Uma paciente de 45 anos, mãe solo de três filhos pequenos, procura a unidade de saúde devido a uma dor lombar persistente e insônia. Ela trabalha como diarista, não tem apoio familiar e vive em uma comunidade com acesso limitado a serviços de saúde. A paciente está visivelmente estressada, com dificuldade em conciliar suas responsabilidades e em seguir tratamentos médicos anteriores. No histórico, já foi diagnosticada com depressão e hipertensão, mas abandonou o acompanhamento por falta de tempo e recursos.Durante a consulta, a paciente admite que tem dificuldades em confiar nos profissionais de saúde e diz que já passou por muitas consultas sem conseguir resolver seus problemas. O sistema de saúde local relata que a paciente teve várias faltas em consultas agendadas.Qual seria a conduta mais adequada para este caso, com base nos princípios da Medicina de Família e Comunidade?

Alternativas

  1. A) Encaminhar a paciente para atendimento psiquiátrico especializado, pois a depressão e as faltas em consultas indicam necessidade de atendimento em nível terciário.
  2. B) Estabelecer uma relação de confiança com a paciente, criando um plano de cuidado que considere suas limitações sociais e promova o acompanhamento contínuo de forma acessível.
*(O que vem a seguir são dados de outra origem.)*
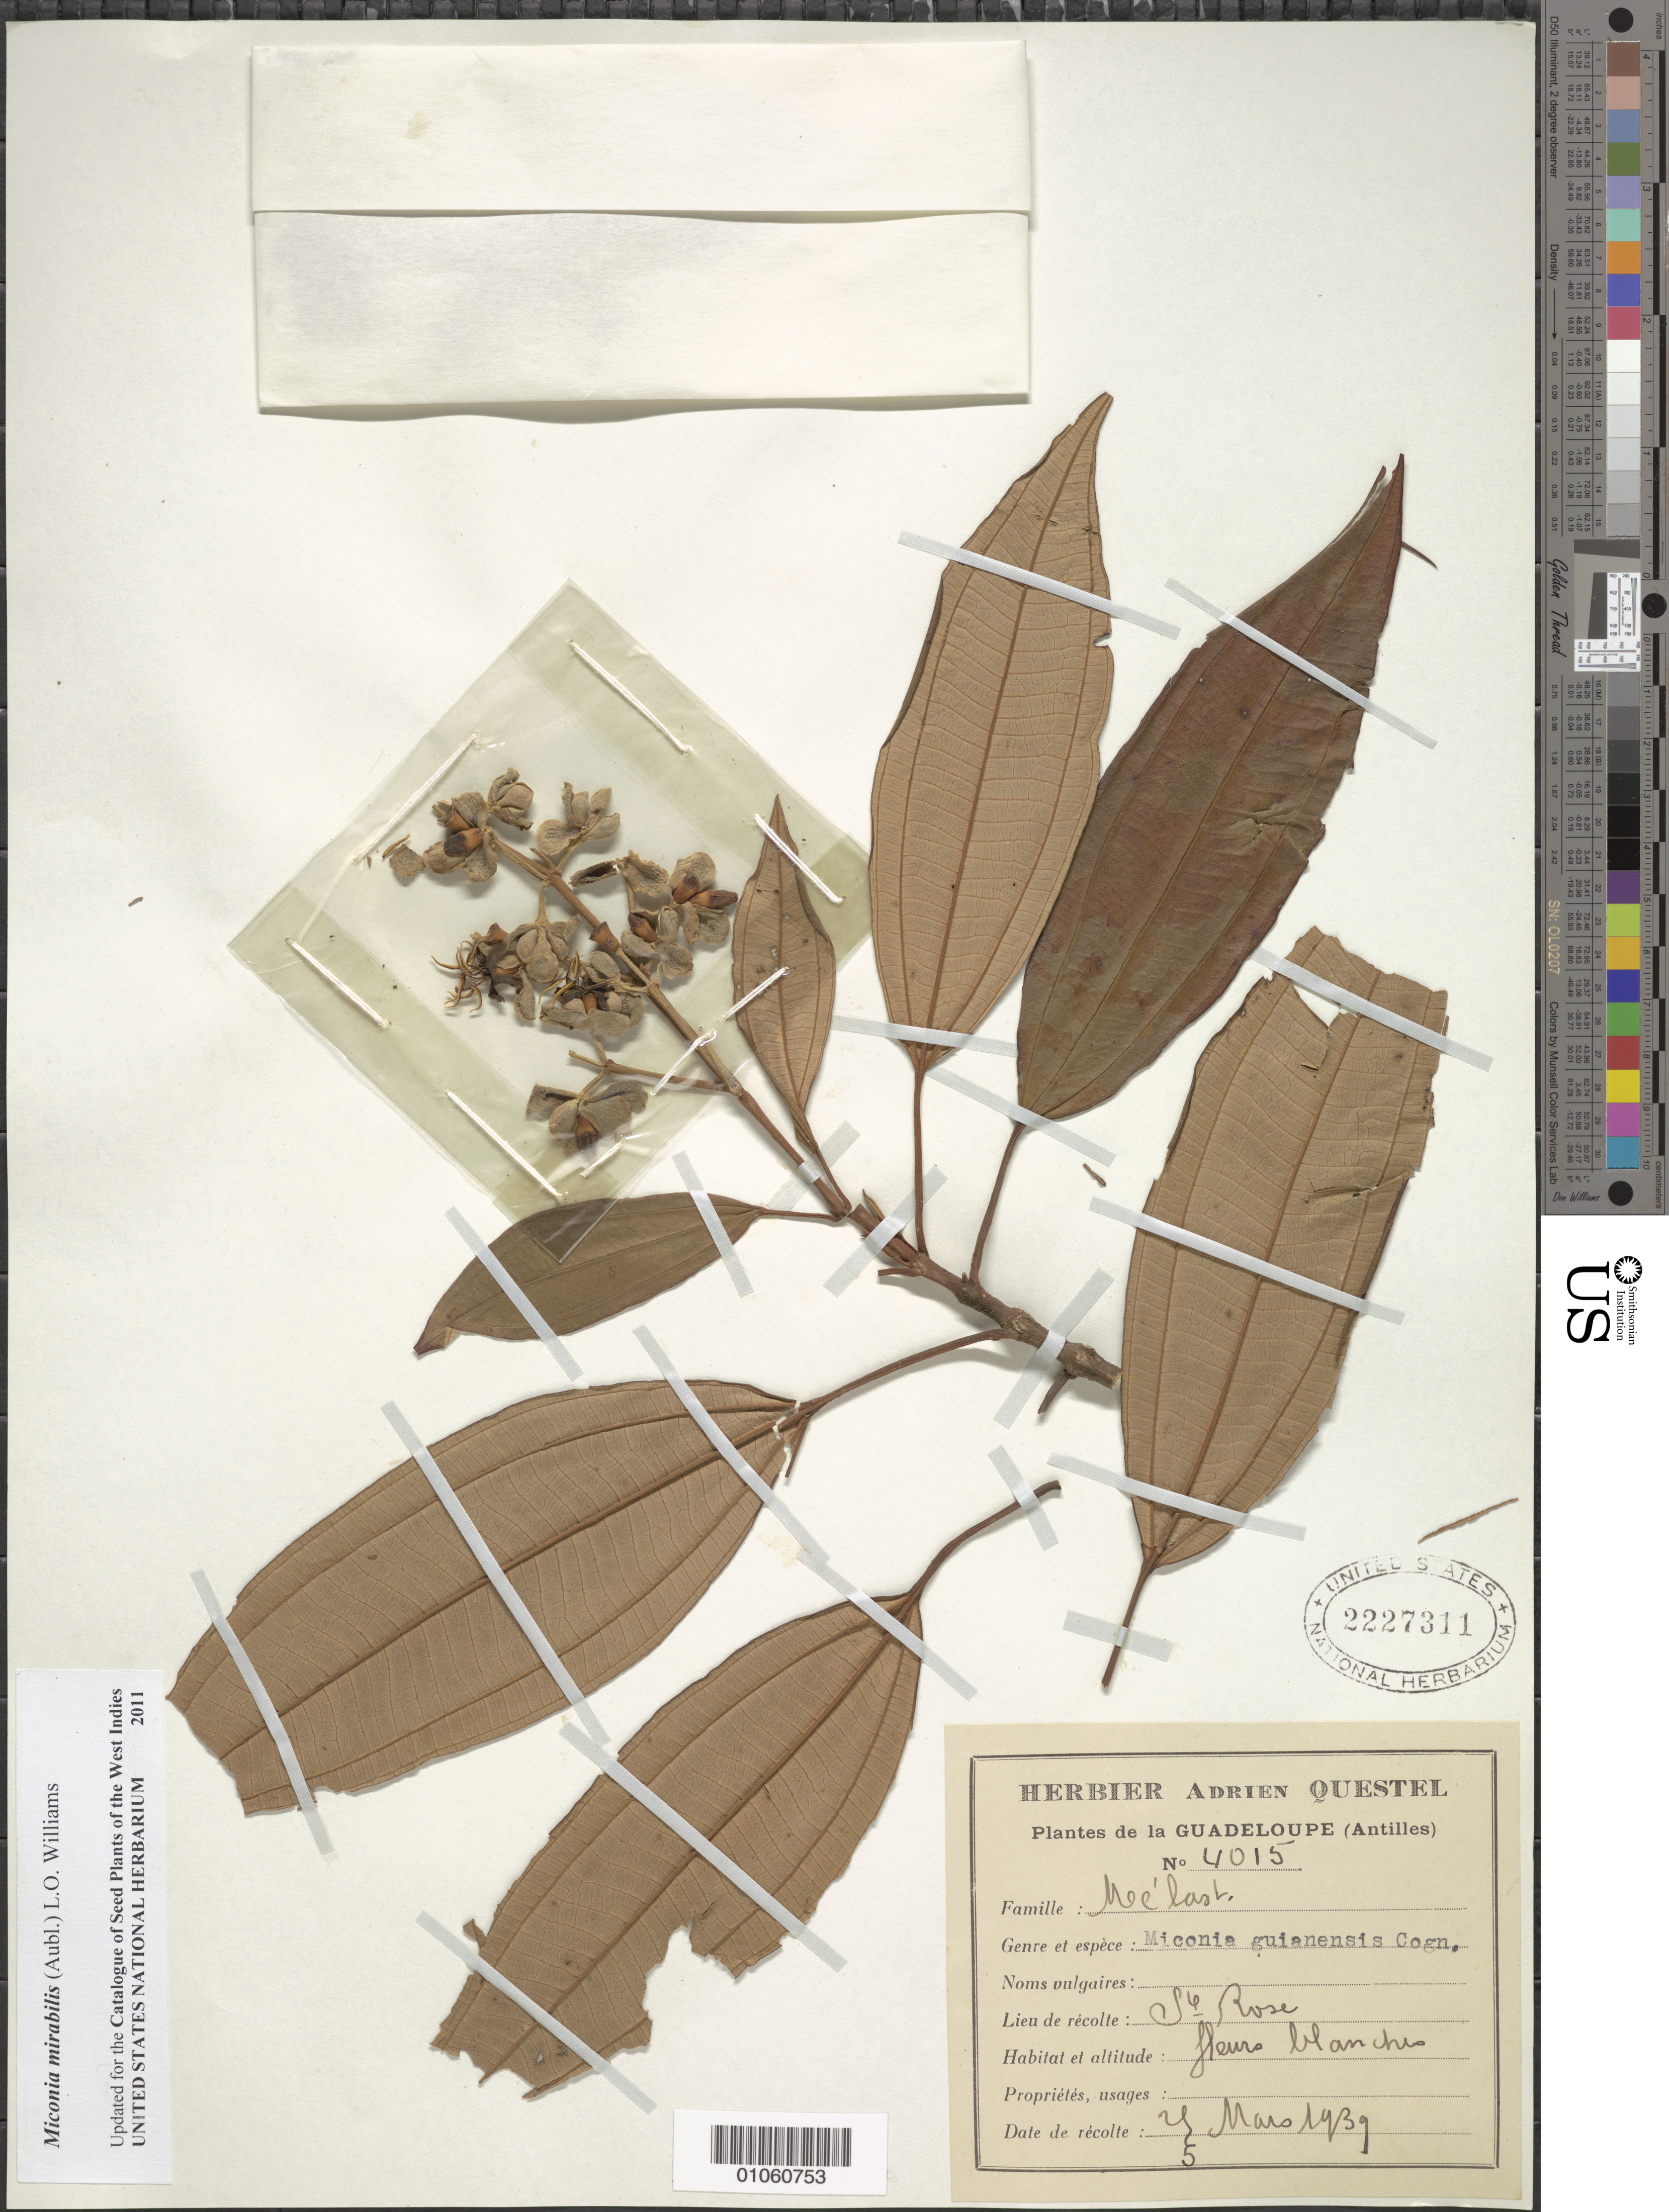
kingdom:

  3. C) Priorizar o tratamento da dor lombar com medicações analgésicas potentes, para proporcionar alívio rápido e melhorar a adesão ao tratamento.
  4. D) Programar consultas semanais na unidade de saúde, sem necessidade de flexibilização, para garantir que a paciente siga o tratamento corretamente.
  5. E) Prescrever antidepressivos e encaminhá-la para atendimento psicológico, sem necessidade de abordar fatores sociais, pois o foco deve ser o controle da depressão.